Woord vooraf
Mijn belangstelling voor kleding dateert al van ver voor het begin van dit proefschrift. Aanvankelijk was deze niet zozeer analytisch, als wel vormgevend gericht. Na jarenlang mijn Barbiepop met veel plezier van allerlei nieuwe toiletjes voorzien te hebben, pakte ik het wat grootschaliger aan: ik volgde de opleiding ‘mode- en dessinontwerpen’ aan de Stadsacademie voor Toegepaste Kunsten te Maastricht. Daar viel me op dat de studenten van de verschillende afstudeerrichtingen aan de kleding te herkennen waren: de modemensen waren extravagant en opvallend gekleed, de reclamelieden modieus doch netjes, de beeldhouwers bestudeerd nonchalant. Dit fenomeen wekte mijn interesse, wat de kiem voor dit proefschrift heeft gelegd.

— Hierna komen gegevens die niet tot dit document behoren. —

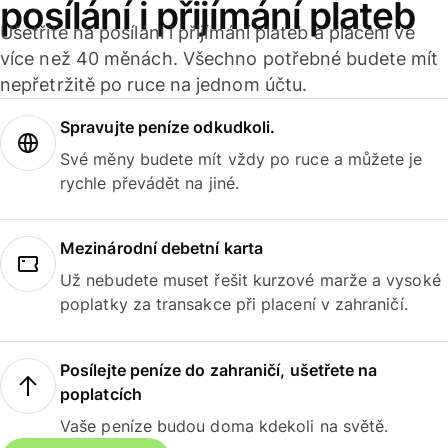
posílání i přijímání plateb
Ušetříte na posílání i přijímání plateb a placení ve
více než 40 měnách. Všechno potřebné budete mít
nepřetržitě po ruce na jednom účtu.
Spravujte peníze odkudkoli.
Své měny budete mít vždy po ruce a můžete je
rychle převádět na jiné.
Mezinárodní debetní karta
Už nebudete muset řešit kurzové marže a vysoké
poplatky za transakce při placení v zahraničí.
Posílejte peníze do zahraničí, ušetřete na
poplatcích
Vaše peníze budou doma kdekoli na světě.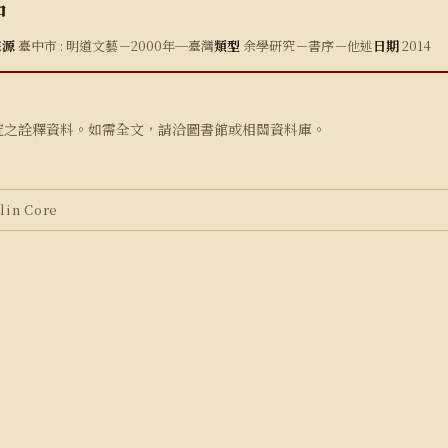
中
來源
臺中市 : 明道文藝－2000年─臺灣
類型
余學研究－書序－他述
日期
2014
究之詮釋資料。如需全文，請洽圖書館或相關資料庫。
in Core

Onderwerp van deze studie zijn de achtergronden van kleedgedrag. Het gaat om de vraag wat iemand ertoe brengt zich op een bepaalde manier te kleden. De eisen die de (natuurlijke, maar vooral sociale) omgeving stelt, spelen daarbij een belangrijke rol. Voor u ligt geen kostuumhistorische studie, maar een historisch en sociologisch onderzoek naar het kleedgedrag in Nederland tussen 1813 en 1920.
Aan dit proefschrift heb ik met veel plezier gewerkt. Af en toe dreigde de hoeveelheid materiaal enigszins uit de hand te lopen of werd de werkdruk wat al te hoog. Dan was er altijd mijn promotor, prof. dr. H.F.J.M. van den Eerenbeemt, om mij soms wat bruusk, maar meestal met veel goede woorden weer op het juiste spoor te zetten. Zijn stimulerende begeleiding en warme persoonlijke belangstelling heb ik zeer gewaardeerd. Ook mevrouw M. van den Eerenbeemt-Wortmann heeft mijn studie ondersteund: zij spaarde jarenlang voor mij de moderubrieken uit de NRC.
Graag wil ik degenen bedanken die de Faculteit voor Sociale Wetenschappen van de Katholieke Universiteit Brabant voor mij tot een aangename werkplek hebben gemaakt: de leden van de sectie geschiedenis (Minke, Jeanine, Judith, Mariel, Ria en Esther), de belangstellende collega's, en last but not least de leden van de ‘lunchclub’ (Marijke, Marianne, Margreet, Marij, Saskia, Willeke, Mieke, Brigitte, Birgit, Arthur, Andries, John). Minke Hiemstra bedank ik speciaal voor haar assistentie bij de definitieve versie van de lijst van geraadpleegde collecties, de literatuurlijst en het notenapparaat, Francine van Remunt voor de voortreffelijke wijze waarop zij de lay-out heeft verzorgd.
Een woord van dank is ook op zijn plaats aan het adres van de medewerkers van de Economisch Historische Bibliotheek, het P.J. Meertensinstituut en de bibliotheekafdelingen van het Haags Gemeentemuseum, het Openluchtmuseum Arnhem en het Nederlands Textielmuseum. Hun bereidwillige hulp heeft zeker aan het tot stand komen van dit proefschrift bijgedragen.